Tegen dergelijk verzet kan de huurder-overdrager zich in rechte voorzien bij de Vrederechter die zal oordelen of het verzet van de verhuurder al dan niet terecht overkomt.
Uitzettingsvergoeding
Soms kan de huurder aanspraak maken op een uitzettingsvergoeding.
Dit kan in het kader van een geweigerde huurhernieuwingsaanvraag ofwel in het kader van een opzeg van de lopende huurovereenkomst door de nieuwe eigenaar-verkrijger van het verhuurde goed om dit huurgoed zelve te betrekken voor het uitoefenen van een handel.
De huurder kan slechts afstand doen van zijn recht op uitzettingsvergoeding nadat dit recht is ontstaan.
Indien de huurder zijn uitzettingsvergoeding wenst te claimen dient hij zijn vordering voor de rechtbank in te leiden binnen het jaar nadat zijn recht op uitzettingsvergoeding is ontstaan.
Covid-19 en handelshuur
De coronamaatregelen en de daaruit voorvloeiende lockdowns hebben al heel wat inkt laten vloeien.
Ten gevolge van de coronamaatregelen was het rechtens verboden om nog cliënteel binnen te laten in de winkelruimtes / handelszaken.
De vraag rees of de huurder dan wel of niet huur verschuldigd was voor de periodes waarin er de facto geen normale toegang tot de handelsruimte mogelijk was.
De rechtspraak gaat alle kanten uit, waarbij sommige Vrederechters oordeelden dat de lockdownmaatregelen geen reden uitmaakten om niet verder de huurprijs te betalen en anderen de betaling van de huur volledig opschortten of kwijtscholden.
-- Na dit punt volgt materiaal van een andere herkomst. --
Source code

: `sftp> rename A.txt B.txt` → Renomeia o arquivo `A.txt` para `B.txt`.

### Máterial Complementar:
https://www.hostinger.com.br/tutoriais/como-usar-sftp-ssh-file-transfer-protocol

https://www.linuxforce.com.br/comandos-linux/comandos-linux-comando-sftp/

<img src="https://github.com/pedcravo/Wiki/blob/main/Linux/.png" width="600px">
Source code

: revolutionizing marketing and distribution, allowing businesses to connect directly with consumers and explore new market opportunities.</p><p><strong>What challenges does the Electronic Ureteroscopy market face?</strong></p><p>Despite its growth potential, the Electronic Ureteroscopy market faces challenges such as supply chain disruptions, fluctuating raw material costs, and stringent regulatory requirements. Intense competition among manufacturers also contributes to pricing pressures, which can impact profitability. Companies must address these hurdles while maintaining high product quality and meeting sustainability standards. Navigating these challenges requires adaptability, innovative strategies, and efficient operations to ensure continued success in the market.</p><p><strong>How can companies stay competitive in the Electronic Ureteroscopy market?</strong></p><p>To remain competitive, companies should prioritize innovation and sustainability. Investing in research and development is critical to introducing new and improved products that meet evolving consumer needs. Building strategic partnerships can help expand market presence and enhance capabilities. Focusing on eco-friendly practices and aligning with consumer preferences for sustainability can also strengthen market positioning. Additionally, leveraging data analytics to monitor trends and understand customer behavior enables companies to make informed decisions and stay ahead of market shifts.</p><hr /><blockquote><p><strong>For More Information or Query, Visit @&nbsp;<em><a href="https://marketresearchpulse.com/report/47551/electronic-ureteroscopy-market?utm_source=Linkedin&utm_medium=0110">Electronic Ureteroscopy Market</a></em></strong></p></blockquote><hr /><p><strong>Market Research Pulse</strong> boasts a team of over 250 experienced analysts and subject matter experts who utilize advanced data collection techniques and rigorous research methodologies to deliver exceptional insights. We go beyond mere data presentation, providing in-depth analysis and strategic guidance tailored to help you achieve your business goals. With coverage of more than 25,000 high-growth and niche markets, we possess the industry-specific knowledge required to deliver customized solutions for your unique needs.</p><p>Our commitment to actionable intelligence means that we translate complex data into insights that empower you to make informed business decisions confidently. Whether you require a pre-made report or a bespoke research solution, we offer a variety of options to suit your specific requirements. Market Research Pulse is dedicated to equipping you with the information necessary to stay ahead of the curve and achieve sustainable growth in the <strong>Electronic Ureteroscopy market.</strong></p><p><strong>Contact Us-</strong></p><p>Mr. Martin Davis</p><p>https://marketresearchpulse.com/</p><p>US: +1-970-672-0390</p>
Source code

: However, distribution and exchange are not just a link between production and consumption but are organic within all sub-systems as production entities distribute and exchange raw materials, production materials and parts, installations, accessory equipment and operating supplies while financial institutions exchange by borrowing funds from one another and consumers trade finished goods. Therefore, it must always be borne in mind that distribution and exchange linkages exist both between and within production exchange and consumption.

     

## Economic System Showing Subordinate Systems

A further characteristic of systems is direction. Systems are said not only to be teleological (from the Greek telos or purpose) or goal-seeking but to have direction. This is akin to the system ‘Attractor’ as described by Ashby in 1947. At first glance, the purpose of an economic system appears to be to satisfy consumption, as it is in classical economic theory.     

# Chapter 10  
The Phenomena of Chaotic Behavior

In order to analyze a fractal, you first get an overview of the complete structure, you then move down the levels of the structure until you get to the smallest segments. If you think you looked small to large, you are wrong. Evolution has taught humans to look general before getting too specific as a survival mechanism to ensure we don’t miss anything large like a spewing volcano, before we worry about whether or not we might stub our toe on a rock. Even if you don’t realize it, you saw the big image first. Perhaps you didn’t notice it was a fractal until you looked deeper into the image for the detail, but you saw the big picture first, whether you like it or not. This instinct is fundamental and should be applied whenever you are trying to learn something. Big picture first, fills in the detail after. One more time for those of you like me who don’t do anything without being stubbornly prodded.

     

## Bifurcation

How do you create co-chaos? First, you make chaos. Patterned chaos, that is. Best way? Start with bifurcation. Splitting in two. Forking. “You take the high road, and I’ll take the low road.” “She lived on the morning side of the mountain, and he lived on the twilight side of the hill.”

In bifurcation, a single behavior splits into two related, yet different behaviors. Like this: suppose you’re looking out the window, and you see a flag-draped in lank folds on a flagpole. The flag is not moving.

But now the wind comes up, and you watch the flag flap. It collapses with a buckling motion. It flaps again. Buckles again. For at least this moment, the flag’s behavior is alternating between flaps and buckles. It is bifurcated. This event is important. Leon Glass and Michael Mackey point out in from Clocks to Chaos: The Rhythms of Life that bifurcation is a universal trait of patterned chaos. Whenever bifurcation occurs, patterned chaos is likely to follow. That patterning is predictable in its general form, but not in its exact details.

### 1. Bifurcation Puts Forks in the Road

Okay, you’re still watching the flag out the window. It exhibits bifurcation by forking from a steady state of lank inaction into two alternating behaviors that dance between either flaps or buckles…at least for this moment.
Analyse van de rechtspraak van de rechtbanken van eerste aanleg, zetelend in graad van hoger beroep, leert dat de tendens er toch in bestaat de huurder een gedeeltelijke kwijtschelding van de huurprijs te verlenen.
De rechtbanken baseren zich daartoe op diverse rechtsgronden gaande van de toepassing van artikel 1722 oud BW , artikel 1134 oud BW welke bepaalt dat overeenkomsten te goeder trouw dienen nageleefd, als op de imprevisieleer / overmacht.
Vermoedelijk zal er bij de redactie van nieuwe handelshuurovereenkomsten er door de verhuurders over gewaakt worden dat bepalingen van aanvullend recht buiten toepassing worden verklaard, zodat de huurders bij toekomstige pandemieën er zich niet meer op zullen kunnen beroepen.